What to do –
Reproduce the lines below without any change, starting with the first one and continuing through the line that contains "وکیل تسخیری به".

(Materials provided Opens)

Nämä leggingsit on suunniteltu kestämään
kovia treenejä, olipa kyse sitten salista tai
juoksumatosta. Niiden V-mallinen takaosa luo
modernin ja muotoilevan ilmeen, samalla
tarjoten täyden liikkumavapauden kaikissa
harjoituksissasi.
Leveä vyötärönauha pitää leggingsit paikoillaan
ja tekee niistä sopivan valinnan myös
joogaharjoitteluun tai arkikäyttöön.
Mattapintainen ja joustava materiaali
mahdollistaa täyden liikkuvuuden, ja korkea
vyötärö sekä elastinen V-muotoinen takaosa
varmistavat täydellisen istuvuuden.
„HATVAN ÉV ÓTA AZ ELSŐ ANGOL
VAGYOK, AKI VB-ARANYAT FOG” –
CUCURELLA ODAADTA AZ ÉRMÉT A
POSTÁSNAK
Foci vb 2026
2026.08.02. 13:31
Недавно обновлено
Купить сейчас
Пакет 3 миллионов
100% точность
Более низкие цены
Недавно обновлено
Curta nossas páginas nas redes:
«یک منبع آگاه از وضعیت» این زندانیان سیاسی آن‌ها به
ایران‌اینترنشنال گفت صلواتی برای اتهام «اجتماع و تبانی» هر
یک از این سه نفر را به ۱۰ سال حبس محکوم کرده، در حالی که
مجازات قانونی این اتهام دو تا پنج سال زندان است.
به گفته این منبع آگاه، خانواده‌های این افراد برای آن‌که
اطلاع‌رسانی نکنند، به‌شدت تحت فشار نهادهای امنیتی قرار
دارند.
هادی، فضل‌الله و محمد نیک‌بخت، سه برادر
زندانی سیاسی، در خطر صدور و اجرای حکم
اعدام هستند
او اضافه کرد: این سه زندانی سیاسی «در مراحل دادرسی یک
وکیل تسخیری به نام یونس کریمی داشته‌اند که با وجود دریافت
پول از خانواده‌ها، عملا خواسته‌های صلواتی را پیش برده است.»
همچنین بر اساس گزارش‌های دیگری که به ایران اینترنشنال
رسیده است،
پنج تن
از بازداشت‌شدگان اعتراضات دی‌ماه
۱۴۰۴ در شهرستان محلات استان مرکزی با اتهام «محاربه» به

(Materials provided Closes)

Result for this exercise –
Nämä leggingsit on suunniteltu kestämään
kovia treenejä, olipa kyse sitten salista tai
juoksumatosta. Niiden V-mallinen takaosa luo
modernin ja muotoilevan ilmeen, samalla
tarjoten täyden liikkumavapauden kaikissa
harjoituksissasi.
Leveä vyötärönauha pitää leggingsit paikoillaan
ja tekee niistä sopivan valinnan myös
joogaharjoitteluun tai arkikäyttöön.
Mattapintainen ja joustava materiaali
mahdollistaa täyden liikkuvuuden, ja korkea
vyötärö sekä elastinen V-muotoinen takaosa
varmistavat täydellisen istuvuuden.
„HATVAN ÉV ÓTA AZ ELSŐ ANGOL
VAGYOK, AKI VB-ARANYAT FOG” –
CUCURELLA ODAADTA AZ ÉRMÉT A
POSTÁSNAK
Foci vb 2026
2026.08.02. 13:31
Недавно обновлено
Купить сейчас
Пакет 3 миллионов
100% точность
Более низкие цены
Недавно обновлено
Curta nossas páginas nas redes:
«یک منبع آگاه از وضعیت» این زندانیان سیاسی آن‌ها به
ایران‌اینترنشنال گفت صلواتی برای اتهام «اجتماع و تبانی» هر
یک از این سه نفر را به ۱۰ سال حبس محکوم کرده، در حالی که
مجازات قانونی این اتهام دو تا پنج سال زندان است.
به گفته این منبع آگاه، خانواده‌های این افراد برای آن‌که
اطلاع‌رسانی نکنند، به‌شدت تحت فشار نهادهای امنیتی قرار
دارند.
هادی، فضل‌الله و محمد نیک‌بخت، سه برادر
زندانی سیاسی، در خطر صدور و اجرای حکم
اعدام هستند
او اضافه کرد: این سه زندانی سیاسی «در مراحل دادرسی یک
وکیل تسخیری به نام یونس کریمی داشته‌اند که با وجود دریافت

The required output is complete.